Given exercise
Copy each line of all the records below without changing a single character.

— Begin Source data —

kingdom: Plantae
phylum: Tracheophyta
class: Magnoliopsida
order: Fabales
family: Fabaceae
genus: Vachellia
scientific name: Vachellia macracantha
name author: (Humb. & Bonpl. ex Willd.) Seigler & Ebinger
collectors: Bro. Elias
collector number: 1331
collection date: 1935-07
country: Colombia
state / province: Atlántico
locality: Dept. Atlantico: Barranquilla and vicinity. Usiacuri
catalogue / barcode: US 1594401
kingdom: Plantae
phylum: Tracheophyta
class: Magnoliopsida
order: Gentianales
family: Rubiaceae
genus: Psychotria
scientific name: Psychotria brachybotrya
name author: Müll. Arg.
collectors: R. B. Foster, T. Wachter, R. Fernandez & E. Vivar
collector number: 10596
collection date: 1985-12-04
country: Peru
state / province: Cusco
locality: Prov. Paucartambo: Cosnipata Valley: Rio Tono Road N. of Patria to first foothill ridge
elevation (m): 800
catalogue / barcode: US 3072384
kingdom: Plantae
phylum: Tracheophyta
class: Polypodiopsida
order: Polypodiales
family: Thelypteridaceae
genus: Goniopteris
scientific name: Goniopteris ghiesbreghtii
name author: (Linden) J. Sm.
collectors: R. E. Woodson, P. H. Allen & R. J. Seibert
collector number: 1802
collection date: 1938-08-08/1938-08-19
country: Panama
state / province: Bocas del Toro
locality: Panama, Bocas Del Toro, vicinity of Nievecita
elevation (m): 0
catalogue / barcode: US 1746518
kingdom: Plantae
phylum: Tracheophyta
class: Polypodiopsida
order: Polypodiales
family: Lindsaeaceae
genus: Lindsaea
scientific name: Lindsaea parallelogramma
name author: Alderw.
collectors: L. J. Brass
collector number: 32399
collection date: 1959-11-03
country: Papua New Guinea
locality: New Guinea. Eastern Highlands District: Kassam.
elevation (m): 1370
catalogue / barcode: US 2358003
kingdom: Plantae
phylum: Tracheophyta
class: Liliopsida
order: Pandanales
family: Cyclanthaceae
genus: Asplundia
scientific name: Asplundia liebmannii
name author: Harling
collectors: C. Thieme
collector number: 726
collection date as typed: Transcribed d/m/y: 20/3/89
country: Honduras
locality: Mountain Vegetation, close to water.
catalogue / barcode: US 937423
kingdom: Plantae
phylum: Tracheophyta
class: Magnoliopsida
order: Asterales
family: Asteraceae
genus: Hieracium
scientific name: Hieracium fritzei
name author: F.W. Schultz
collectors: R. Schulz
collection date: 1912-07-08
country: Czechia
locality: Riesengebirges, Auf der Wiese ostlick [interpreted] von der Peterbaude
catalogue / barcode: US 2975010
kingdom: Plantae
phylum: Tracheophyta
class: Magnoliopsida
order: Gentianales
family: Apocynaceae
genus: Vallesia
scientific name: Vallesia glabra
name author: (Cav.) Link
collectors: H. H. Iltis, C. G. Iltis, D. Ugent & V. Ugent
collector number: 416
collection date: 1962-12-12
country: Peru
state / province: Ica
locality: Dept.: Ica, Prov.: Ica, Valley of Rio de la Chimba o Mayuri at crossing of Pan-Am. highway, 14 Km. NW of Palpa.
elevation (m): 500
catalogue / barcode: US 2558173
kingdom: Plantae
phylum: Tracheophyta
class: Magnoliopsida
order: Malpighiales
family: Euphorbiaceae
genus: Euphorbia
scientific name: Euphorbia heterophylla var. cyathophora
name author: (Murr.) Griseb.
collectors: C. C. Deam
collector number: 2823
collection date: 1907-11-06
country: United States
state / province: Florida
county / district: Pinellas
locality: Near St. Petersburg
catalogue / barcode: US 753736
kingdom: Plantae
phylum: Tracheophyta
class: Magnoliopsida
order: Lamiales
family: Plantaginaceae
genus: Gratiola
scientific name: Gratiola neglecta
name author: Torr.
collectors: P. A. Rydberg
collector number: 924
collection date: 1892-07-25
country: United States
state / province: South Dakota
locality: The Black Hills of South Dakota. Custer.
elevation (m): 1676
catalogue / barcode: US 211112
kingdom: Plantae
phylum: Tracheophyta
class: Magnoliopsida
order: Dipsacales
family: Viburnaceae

— End Source data —

Completed task
kingdom: Plantae
phylum: Tracheophyta
class: Magnoliopsida
order: Fabales
family: Fabaceae
genus: Vachellia
scientific name: Vachellia macracantha
name author: (Humb. & Bonpl. ex Willd.) Seigler & Ebinger
collectors: Bro. Elias
collector number: 1331
collection date: 1935-07
country: Colombia
state / province: Atlántico
locality: Dept. Atlantico: Barranquilla and vicinity. Usiacuri
catalogue / barcode: US 1594401
kingdom: Plantae
phylum: Tracheophyta
class: Magnoliopsida
order: Gentianales
family: Rubiaceae
genus: Psychotria
scientific name: Psychotria brachybotrya
name author: Müll. Arg.
collectors: R. B. Foster, T. Wachter, R. Fernandez & E. Vivar
collector number: 10596
collection date: 1985-12-04
country: Peru
state / province: Cusco
locality: Prov. Paucartambo: Cosnipata Valley: Rio Tono Road N. of Patria to first foothill ridge
elevation (m): 800
catalogue / barcode: US 3072384
kingdom: Plantae
phylum: Tracheophyta
class: Polypodiopsida
order: Polypodiales
family: Thelypteridaceae
genus: Goniopteris
scientific name: Goniopteris ghiesbreghtii
name author: (Linden) J. Sm.
collectors: R. E. Woodson, P. H. Allen & R. J. Seibert
collector number: 1802
collection date: 1938-08-08/1938-08-19
country: Panama
state / province: Bocas del Toro
locality: Panama, Bocas Del Toro, vicinity of Nievecita
elevation (m): 0
catalogue / barcode: US 1746518
kingdom: Plantae
phylum: Tracheophyta
class: Polypodiopsida
order: Polypodiales
family: Lindsaeaceae
genus: Lindsaea
scientific name: Lindsaea parallelogramma
name author: Alderw.
collectors: L. J. Brass
collector number: 32399
collection date: 1959-11-03
country: Papua New Guinea
locality: New Guinea. Eastern Highlands District: Kassam.
elevation (m): 1370
catalogue / barcode: US 2358003
kingdom: Plantae
phylum: Tracheophyta
class: Liliopsida
order: Pandanales
family: Cyclanthaceae
genus: Asplundia
scientific name: Asplundia liebmannii
name author: Harling
collectors: C. Thieme
collector number: 726
collection date as typed: Transcribed d/m/y: 20/3/89
country: Honduras
locality: Mountain Vegetation, close to water.
catalogue / barcode: US 937423
kingdom: Plantae
phylum: Tracheophyta
class: Magnoliopsida
order: Asterales
family: Asteraceae
genus: Hieracium
scientific name: Hieracium fritzei
name author: F.W. Schultz
collectors: R. Schulz
collection date: 1912-07-08
country: Czechia
locality: Riesengebirges, Auf der Wiese ostlick [interpreted] von der Peterbaude
catalogue / barcode: US 2975010
kingdom: Plantae
phylum: Tracheophyta
class: Magnoliopsida
order: Gentianales
family: Apocynaceae
genus: Vallesia
scientific name: Vallesia glabra
name author: (Cav.) Link
collectors: H. H. Iltis, C. G. Iltis, D. Ugent & V. Ugent
collector number: 416
collection date: 1962-12-12
country: Peru
state / province: Ica
locality: Dept.: Ica, Prov.: Ica, Valley of Rio de la Chimba o Mayuri at crossing of Pan-Am. highway, 14 Km. NW of Palpa.
elevation (m): 500
catalogue / barcode: US 2558173
kingdom: Plantae
phylum: Tracheophyta
class: Magnoliopsida
order: Malpighiales
family: Euphorbiaceae
genus: Euphorbia
scientific name: Euphorbia heterophylla var. cyathophora
name author: (Murr.) Griseb.
collectors: C. C. Deam
collector number: 2823
collection date: 1907-11-06
country: United States
state / province: Florida
county / district: Pinellas
locality: Near St. Petersburg
catalogue / barcode: US 753736
kingdom: Plantae
phylum: Tracheophyta
class: Magnoliopsida
order: Lamiales
family: Plantaginaceae
genus: Gratiola
scientific name: Gratiola neglecta
name author: Torr.
collectors: P. A. Rydberg
collector number: 924
collection date: 1892-07-25
country: United States
state / province: South Dakota
locality: The Black Hills of South Dakota. Custer.
elevation (m): 1676
catalogue / barcode: US 211112
kingdom: Plantae
phylum: Tracheophyta
class: Magnoliopsida
order: Dipsacales
family: Viburnaceae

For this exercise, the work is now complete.